_WHAT NEEDS TO BE DONE_
Beginning at the top of the data below, write out every line exactly until you reach the line with "photomicrograph demonstrates malignant", and include that line.

_GIVEN INFORMATION_
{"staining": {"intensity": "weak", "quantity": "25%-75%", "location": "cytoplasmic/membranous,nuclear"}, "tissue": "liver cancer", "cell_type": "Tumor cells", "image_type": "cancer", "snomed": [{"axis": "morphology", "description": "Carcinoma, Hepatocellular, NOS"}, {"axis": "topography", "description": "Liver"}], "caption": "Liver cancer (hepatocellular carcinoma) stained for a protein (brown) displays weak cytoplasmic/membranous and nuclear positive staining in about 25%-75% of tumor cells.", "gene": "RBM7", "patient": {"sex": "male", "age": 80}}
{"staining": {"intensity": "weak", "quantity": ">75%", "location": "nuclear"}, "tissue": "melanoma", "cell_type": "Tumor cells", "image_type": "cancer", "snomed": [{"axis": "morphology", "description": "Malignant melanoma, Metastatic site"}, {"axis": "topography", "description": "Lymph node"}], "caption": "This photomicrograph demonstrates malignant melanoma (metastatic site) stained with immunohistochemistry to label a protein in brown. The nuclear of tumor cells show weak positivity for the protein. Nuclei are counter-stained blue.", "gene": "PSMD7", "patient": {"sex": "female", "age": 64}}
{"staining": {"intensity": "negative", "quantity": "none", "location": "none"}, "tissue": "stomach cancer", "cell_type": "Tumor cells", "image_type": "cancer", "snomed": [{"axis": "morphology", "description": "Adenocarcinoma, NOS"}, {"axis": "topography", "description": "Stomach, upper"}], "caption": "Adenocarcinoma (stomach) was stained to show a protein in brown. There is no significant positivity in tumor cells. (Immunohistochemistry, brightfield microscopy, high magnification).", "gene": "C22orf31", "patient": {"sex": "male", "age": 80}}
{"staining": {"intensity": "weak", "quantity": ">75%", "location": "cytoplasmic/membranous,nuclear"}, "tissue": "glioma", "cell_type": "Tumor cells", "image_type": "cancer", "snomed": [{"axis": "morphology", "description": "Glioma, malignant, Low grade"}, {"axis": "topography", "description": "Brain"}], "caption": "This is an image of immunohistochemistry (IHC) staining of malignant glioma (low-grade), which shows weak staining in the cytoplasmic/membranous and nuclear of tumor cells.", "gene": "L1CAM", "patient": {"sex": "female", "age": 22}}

_WRITTEN RESPONSE_
{"staining": {"intensity": "weak", "quantity": "25%-75%", "location": "cytoplasmic/membranous,nuclear"}, "tissue": "liver cancer", "cell_type": "Tumor cells", "image_type": "cancer", "snomed": [{"axis": "morphology", "description": "Carcinoma, Hepatocellular, NOS"}, {"axis": "topography", "description": "Liver"}], "caption": "Liver cancer (hepatocellular carcinoma) stained for a protein (brown) displays weak cytoplasmic/membranous and nuclear positive staining in about 25%-75% of tumor cells.", "gene": "RBM7", "patient": {"sex": "male", "age": 80}}
{"staining": {"intensity": "weak", "quantity": ">75%", "location": "nuclear"}, "tissue": "melanoma", "cell_type": "Tumor cells", "image_type": "cancer", "snomed": [{"axis": "morphology", "description": "Malignant melanoma, Metastatic site"}, {"axis": "topography", "description": "Lymph node"}], "caption": "This photomicrograph demonstrates malignant melanoma (metastatic site) stained with immunohistochemistry to label a protein in brown. The nuclear of tumor cells show weak positivity for the protein. Nuclei are counter-stained blue.", "gene": "PSMD7", "patient": {"sex": "female", "age": 64}}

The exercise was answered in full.